17
votes

SYSCALL and SYSRET (and their 32-bit-only Intel counterparts SYSENTER and SYSEXIT) are usually described as a “generally faster” way to enter and exit supervisor mode in x86 processors than call gates or software interrupts, but the exact figures underlying this claim remain largely undocumented. In particular, all of the Intel or AMD optimization guides I was able to find contain no mention of these instructions at all. So:

  • How many cycles (estimated) do SYSCALL and SYSRET take across recent Intel 64 microarchitectures? This is probably measurable by direct experimentation, but there are quite a few of different CPUs to test.

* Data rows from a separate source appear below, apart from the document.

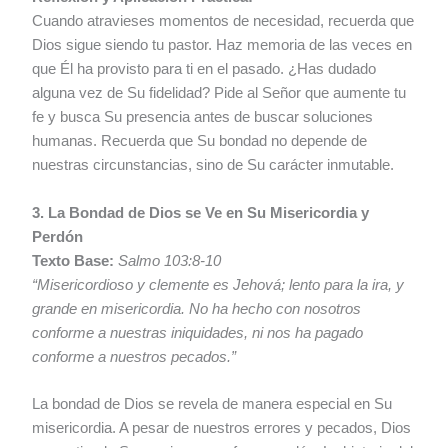
Cuando atravieses momentos de necesidad, recuerda que
Dios sigue siendo tu pastor. Haz memoria de las veces en
que Él ha provisto para ti en el pasado. ¿Has dudado
alguna vez de Su fidelidad? Pide al Señor que aumente tu
fe y busca Su presencia antes de buscar soluciones
humanas. Recuerda que Su bondad no depende de
nuestras circunstancias, sino de Su carácter inmutable.
3. La Bondad de Dios se Ve en Su Misericordia y
Perdón
Texto Base:
Salmo 103:8-10
“Misericordioso y clemente es Jehová; lento para la ira, y
grande en misericordia. No ha hecho con nosotros
conforme a nuestras iniquidades, ni nos ha pagado
conforme a nuestros pecados.”
La bondad de Dios se revela de manera especial en Su
misericordia. A pesar de nuestros errores y pecados, Dios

Depending on the order of magnitude of this number, more detailed questions may be relevant:

  • Do they incur a complete pipeline stall, or any other kind of stall?
  • How, if at all, do they interact with branch prediction (e.g. the return stack buffer) and fetch logic?
  • What about latencies, data dependencies, serialization?
  • &tc.

Assume 64-bit code on the userspace side, no additional address-space switches (writes to CR3) and even matching SYSCALL and SYSRET pairs if it matters.

1
lkml.org/lkml/2002/12/9/13 - that's the orig posting with the benchmarks. These numbers would vary somewhat these days, I guess. Agner Fog's latency/throughput tables should give you an idea as well.FrankH.
@FrankH. I’d expect these figures to vary considerably: P4’s pipeline is much less friendly to context switches than that of e.g. Sandy Bridge. And the 600-something cycles for getpid() look doubtful when Bachmann and Walfield report 250 or so for two system calls. Sadly, Agner Fog hasn’t measured the SYS* instructions.Alex Shpilkin
I said I do expect them to vary - the reference above is almost 11 years old. The difference between somewhat and considerable I'd leave to the eye of the beholder :) In that sense, I've merely given the link because it describes the benchmark done back then - which means you could repeat it, right now, on current CPUs, if you like / if you have them available. Not aware of anyone having done that lately, though.FrankH.
There is a paper from 2010 about real syscall costs: cs.cmu.edu/~chensm/Big_Data_reading_group/papers/… "FlexSC: Flexible System Call Scheduling with Exception-Less System Calls". They show that syscalls has negative impact on IPC.osgx
(The point about branch prediction across SYSCALL turned out to be much more security-relevant than I imagined in 2013...)Alex Shpilkin

1 Answers

2
votes

I was curious too so I've written some basic bare-metal code to benchmark it: just a loop that calls syscall 1000000 times in a loop, with the syscall handler just running sysret and nothing else. On my Ryzen 7 3700X it averages 78 cycles for the call+return.

Obviously that's an artificial benchmark, because a real system call handler will likely need to do some things like switch stacks and perform Spectre mitigations. But it gives an idea of the order-of-magnitude, which is less than a cache miss.